[WHAT IS REQUIRED]: A bare number is the expected answer: the count of lines in the records that contain the word "tylko".

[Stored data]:
================

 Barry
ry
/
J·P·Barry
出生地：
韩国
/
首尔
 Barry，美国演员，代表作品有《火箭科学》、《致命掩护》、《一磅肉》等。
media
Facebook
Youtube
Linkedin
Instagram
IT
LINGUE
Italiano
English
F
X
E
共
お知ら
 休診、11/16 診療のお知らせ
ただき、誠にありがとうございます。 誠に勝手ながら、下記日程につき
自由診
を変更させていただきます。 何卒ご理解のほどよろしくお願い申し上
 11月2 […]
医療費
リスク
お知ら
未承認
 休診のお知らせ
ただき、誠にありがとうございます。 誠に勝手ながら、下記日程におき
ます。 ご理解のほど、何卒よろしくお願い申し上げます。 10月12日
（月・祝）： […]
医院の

================

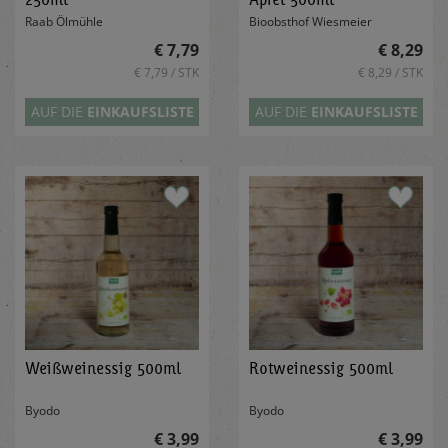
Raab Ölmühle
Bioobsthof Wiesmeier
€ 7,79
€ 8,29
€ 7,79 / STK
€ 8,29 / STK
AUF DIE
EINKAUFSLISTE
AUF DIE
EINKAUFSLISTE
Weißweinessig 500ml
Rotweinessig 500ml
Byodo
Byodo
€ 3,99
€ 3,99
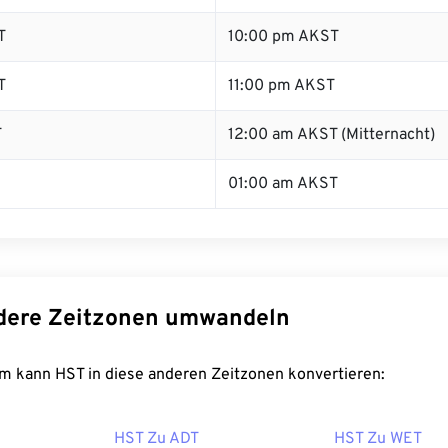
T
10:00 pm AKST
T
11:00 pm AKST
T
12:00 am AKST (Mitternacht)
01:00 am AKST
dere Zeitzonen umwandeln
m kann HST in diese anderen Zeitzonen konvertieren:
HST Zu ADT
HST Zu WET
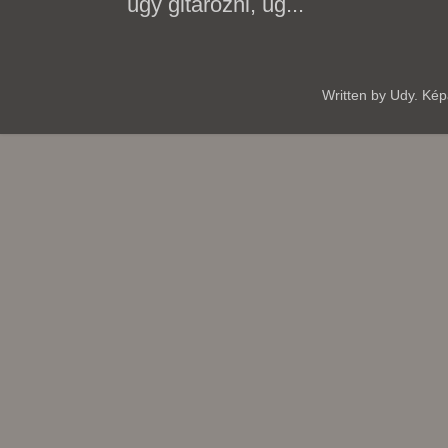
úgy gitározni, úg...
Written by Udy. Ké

================

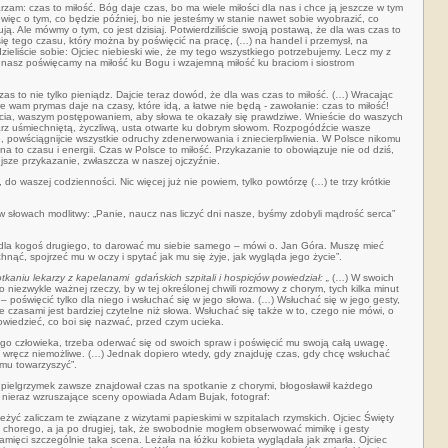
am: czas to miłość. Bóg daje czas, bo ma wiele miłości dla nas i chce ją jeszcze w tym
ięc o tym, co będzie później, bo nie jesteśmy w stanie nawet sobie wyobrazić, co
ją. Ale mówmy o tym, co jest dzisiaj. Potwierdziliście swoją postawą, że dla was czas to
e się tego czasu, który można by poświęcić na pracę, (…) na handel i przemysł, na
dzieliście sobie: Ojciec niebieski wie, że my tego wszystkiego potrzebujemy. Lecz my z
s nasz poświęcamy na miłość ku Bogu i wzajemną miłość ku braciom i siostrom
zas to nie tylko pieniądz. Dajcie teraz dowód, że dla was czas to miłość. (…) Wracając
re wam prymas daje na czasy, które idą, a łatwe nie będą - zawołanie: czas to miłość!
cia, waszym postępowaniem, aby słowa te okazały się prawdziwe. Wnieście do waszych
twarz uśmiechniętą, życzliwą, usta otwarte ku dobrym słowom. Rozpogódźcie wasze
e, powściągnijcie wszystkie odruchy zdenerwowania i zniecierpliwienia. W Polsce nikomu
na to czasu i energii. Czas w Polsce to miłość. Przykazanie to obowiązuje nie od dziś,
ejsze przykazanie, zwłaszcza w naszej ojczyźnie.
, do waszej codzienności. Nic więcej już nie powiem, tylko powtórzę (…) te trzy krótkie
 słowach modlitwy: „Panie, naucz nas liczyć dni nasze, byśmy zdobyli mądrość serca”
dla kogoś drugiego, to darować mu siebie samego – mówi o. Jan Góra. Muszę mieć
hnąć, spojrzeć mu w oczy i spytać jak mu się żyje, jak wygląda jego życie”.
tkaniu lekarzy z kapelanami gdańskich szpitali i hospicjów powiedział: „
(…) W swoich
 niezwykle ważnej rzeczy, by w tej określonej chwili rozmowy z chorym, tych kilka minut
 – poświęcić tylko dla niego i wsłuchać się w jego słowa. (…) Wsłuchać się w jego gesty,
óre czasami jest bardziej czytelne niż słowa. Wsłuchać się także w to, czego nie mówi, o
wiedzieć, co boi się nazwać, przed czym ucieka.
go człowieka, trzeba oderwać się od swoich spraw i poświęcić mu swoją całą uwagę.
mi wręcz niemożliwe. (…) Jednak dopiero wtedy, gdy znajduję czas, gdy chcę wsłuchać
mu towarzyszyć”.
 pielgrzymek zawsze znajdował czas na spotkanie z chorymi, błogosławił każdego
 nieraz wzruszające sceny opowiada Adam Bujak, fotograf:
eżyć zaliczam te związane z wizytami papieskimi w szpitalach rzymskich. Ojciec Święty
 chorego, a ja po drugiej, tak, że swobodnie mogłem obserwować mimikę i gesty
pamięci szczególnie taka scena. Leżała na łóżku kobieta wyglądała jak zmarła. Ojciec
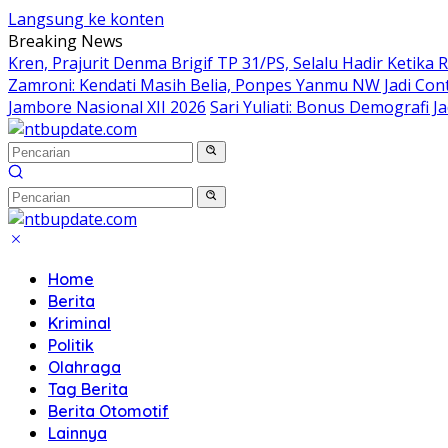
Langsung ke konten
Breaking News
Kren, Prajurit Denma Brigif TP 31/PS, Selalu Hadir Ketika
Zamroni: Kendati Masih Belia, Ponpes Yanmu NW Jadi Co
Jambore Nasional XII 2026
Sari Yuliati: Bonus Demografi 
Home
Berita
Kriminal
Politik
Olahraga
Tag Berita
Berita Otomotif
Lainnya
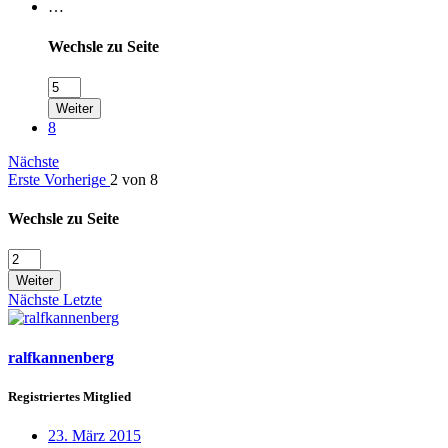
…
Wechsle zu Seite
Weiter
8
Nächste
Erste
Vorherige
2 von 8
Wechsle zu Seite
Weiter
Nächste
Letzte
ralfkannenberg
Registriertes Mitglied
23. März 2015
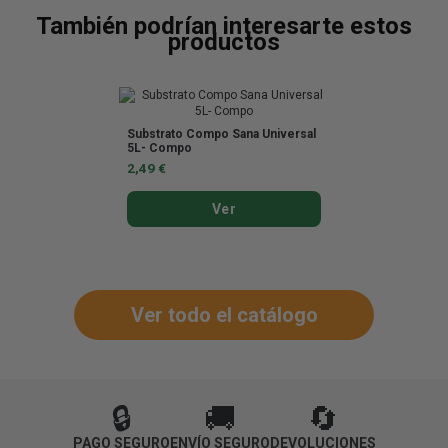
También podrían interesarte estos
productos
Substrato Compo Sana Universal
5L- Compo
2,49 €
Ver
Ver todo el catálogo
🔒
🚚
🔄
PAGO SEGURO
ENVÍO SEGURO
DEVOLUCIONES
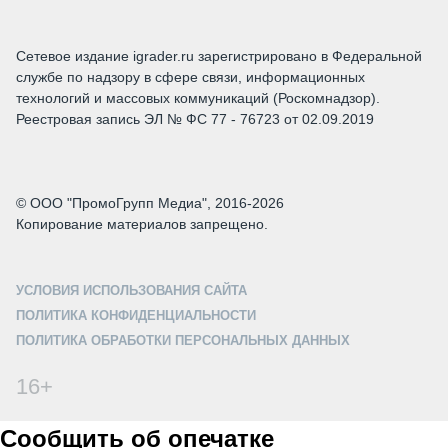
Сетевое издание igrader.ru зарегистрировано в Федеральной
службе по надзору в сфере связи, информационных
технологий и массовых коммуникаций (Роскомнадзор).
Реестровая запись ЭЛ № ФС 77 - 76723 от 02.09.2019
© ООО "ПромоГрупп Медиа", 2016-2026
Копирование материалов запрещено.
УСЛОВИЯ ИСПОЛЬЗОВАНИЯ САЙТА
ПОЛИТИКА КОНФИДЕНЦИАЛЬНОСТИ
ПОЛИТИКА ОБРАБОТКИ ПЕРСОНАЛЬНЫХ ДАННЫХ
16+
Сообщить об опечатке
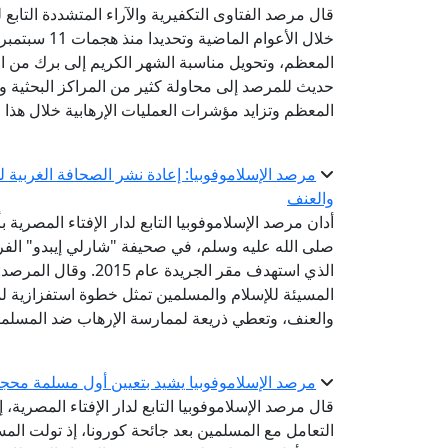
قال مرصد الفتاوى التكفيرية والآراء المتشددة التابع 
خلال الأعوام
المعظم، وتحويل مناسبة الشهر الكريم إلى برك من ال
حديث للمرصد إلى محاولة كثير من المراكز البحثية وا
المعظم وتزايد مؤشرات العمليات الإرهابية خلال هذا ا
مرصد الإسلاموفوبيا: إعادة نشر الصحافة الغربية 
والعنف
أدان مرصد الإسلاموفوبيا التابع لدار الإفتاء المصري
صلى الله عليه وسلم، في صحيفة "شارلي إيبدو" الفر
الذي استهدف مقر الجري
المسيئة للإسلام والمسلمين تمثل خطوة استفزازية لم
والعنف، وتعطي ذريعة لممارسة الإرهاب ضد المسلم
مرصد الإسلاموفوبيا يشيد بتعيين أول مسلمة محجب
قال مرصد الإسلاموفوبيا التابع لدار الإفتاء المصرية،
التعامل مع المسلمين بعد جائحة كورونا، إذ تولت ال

================

[SOLUTION TO THIS PROBLEM]: 3